Reputation: 21
I have written a query in Google Big Query and want to get the same number of users I see in Google Analytics. I used Legacy and Normal SQL and got 3 different users numbers while the sessions were the same. What did I do wrong, or does anyone have an explanation/solution for it?
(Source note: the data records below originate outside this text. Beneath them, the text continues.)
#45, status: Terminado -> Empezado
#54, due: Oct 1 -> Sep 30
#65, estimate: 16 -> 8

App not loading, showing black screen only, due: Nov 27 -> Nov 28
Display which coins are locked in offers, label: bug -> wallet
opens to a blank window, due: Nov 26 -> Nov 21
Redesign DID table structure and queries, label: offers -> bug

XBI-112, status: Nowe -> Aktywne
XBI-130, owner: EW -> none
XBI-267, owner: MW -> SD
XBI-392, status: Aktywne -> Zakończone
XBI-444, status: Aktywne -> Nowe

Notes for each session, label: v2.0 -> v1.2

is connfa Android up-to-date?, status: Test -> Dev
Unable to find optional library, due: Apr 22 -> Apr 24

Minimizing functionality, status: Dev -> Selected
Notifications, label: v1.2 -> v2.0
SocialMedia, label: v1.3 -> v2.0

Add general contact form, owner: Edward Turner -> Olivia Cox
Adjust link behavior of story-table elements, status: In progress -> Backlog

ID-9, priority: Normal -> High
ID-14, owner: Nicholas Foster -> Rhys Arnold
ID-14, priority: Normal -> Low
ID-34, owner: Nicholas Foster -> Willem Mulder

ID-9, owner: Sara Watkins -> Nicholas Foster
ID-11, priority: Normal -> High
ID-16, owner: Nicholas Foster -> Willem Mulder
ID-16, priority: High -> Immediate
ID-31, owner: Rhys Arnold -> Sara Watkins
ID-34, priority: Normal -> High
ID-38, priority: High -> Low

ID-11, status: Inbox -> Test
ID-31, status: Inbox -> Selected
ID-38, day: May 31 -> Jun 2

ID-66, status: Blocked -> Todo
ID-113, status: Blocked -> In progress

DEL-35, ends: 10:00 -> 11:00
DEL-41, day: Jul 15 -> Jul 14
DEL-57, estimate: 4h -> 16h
Every help is appreciated!
Normal SQL
SELECT COUNT(DISTINCT fullVisitorId) AS users, SUM(IF(totals.visits IS
NULL,0,totals.visits)) AS sessions
FROM `XXX.XXX.ga_sessions_*`
WHERE _TABLE_SUFFIX BETWEEN '20181120' AND '20181120'
Legacy SQL
SELECT COUNT(DISTINCT fullVisitorId) AS users, SUM(IF(totals.visits IS
NULL,0,totals.visits)) AS sessions
FROM TABLE_DATE_RANGE([XXX:XXX.ga_sessions_], TIMESTAMP('2018-11-20'),
TIMESTAMP('2018-11-20'))
Upvotes: 1
Views: 79
Reputation: 1269443
I think this warning from the documentation explains what is happening:
In legacy SQL, COUNT(DISTINCT x) returns an approximate count. In standard SQL, it returns an exact count.
StandardSQL has the correct number. You can test this by attempting to use EXACT_COUNT_DISTINCT()
in legacy SQL.
Upvotes: 2